Hey guys, I'm a 1st year ER resident in Little Rock. As far as I know, my application is almost approved for the FAP program. I have a good deal of questions I'm hoping you guys can answer.
1) is it possible for a non military residency trained doc to get stationed at either of the 2 european bases on their first tour?
2) at your ERs, can you comment on things like volume, acuity, average patients per shift, ER doc coverage, sub specialty backup, etc.
3) dumb question, but do you wear scrubs or do you have to be uniformed?
4) the 24h notice of deployment is a little scary, anyone else have similar/different experiences?
5) while deployed, can anyone comment on where they went, and similar comments as in question 2, and additionally, average shifts per week/hours while over there.
6) can anyone comment on availability of moonlighting opportunities around where they are and how often your regular shifts allow it.
I'm sure I'll have more questions later. I appreciate everyones time. Thank you.
1) Very unlikely, but not impossible. Lakenheath is the more likely option. I'd expect Keesler or similar. If you want to control this, join AFTER residency rather than FAP.
2) Back up is fine, volume is high to very high, acuity is low to very low, my coverage is single to triple (counting PAs), back up is better than average. We ideally have 40-48 hours of provider coverage per day and tend to see 90-120 patients per day, so ~ 2 pph. Of course, right now we're running with about 36 hours of provider coverage due to deployments, that's more like 3 pph. And given that the place is dead between 2 and 6 am, that's 10 more patients you can expect to see on the day shift. I'd say expect 25-35 patients on a 12 hour day shift, maybe 20 on a 12 hour night shift. Less if you're working 8s.
3) No dumb questions. Official policy is you wear the uniform of the day in, then hospital scrubs if you please. In reality, I wear my own scrubs in and no one says anything. Of if I feel like it, I just work the shift in BDUs, even if it is a blues day. Not a big deal at this base, but can be at larger MTFs.
4) Sorry deployments scare you. You REALLY need to be willing to deploy with little notice as you probably will once in a four year career. "A Lot" of notice is 1-2 months, but with the band system you have a year's notice or so in the ideal world.
5) Deployed situations vary. You can have low volume-low acuity, high volume-low acuity, high acuity-low volume, and very rarely high volume-high acuity. Both of my deployments were low volume-low acuity. My most recent one involved 10 outpatient providers seeing 250 patients in the course of 14 days.
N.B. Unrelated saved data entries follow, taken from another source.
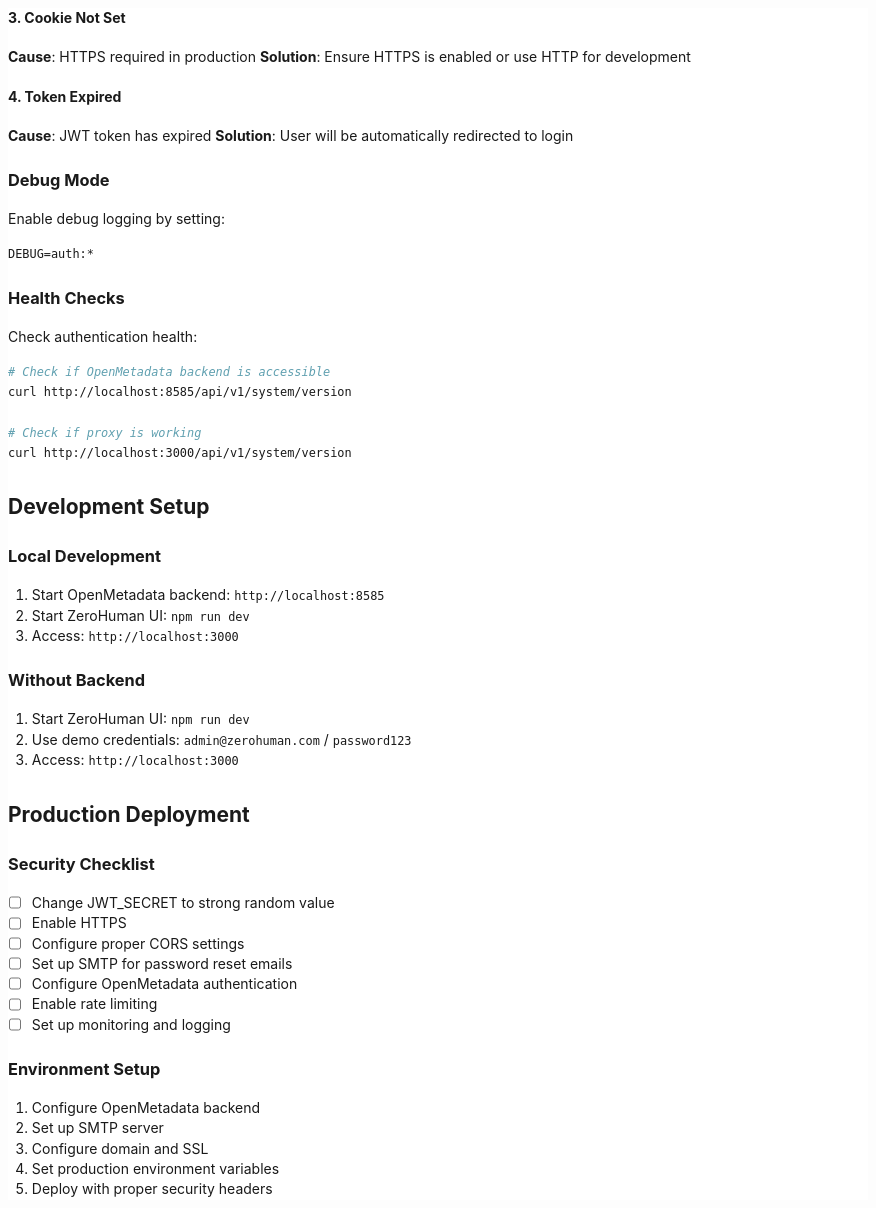 #### 3. Cookie Not Set
**Cause**: HTTPS required in production
**Solution**: Ensure HTTPS is enabled or use HTTP for development

#### 4. Token Expired
**Cause**: JWT token has expired
**Solution**: User will be automatically redirected to login

### Debug Mode

Enable debug logging by setting:
```env
DEBUG=auth:*
```

### Health Checks

Check authentication health:
```bash
# Check if OpenMetadata backend is accessible
curl http://localhost:8585/api/v1/system/version

# Check if proxy is working
curl http://localhost:3000/api/v1/system/version
```

## Development Setup

### Local Development
1. Start OpenMetadata backend: `http://localhost:8585`
2. Start ZeroHuman UI: `npm run dev`
3. Access: `http://localhost:3000`

### Without Backend
1. Start ZeroHuman UI: `npm run dev`
2. Use demo credentials: `admin@zerohuman.com` / `password123`
3. Access: `http://localhost:3000`

## Production Deployment

### Security Checklist
- [ ] Change JWT_SECRET to strong random value
- [ ] Enable HTTPS
- [ ] Configure proper CORS settings
- [ ] Set up SMTP for password reset emails
- [ ] Configure OpenMetadata authentication
- [ ] Enable rate limiting
- [ ] Set up monitoring and logging

### Environment Setup
1. Configure OpenMetadata backend
2. Set up SMTP server
3. Configure domain and SSL
4. Set production environment variables
5. Deploy with proper security headers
That worked out to what...2 per day per person (we weren't given days off despite the volume). In my experience, providers are generally over-deployed. But I know someone out right now who was deployed with 3 emergency docs, one of which went home early for some reason so now one works every day and the other works every night for the last couple months of their deployment. So it can really vary. You are the military's biatch and you will do what they tell you to do. Be okay with that or you will be miserable. So expect anywhere from 15-30 12-hour shifts per month while deployed, probably with less than 2 patients per hour.
6) I expect my docs to moonlight and all of them do. 2-4 shifts a month is typical. I'd say less than 2 and you're losing skills. YMMV. This area has 6 or 8 hospitals that are willing to have us come work for them. Typical rate is $150 per hour (independent contractor.)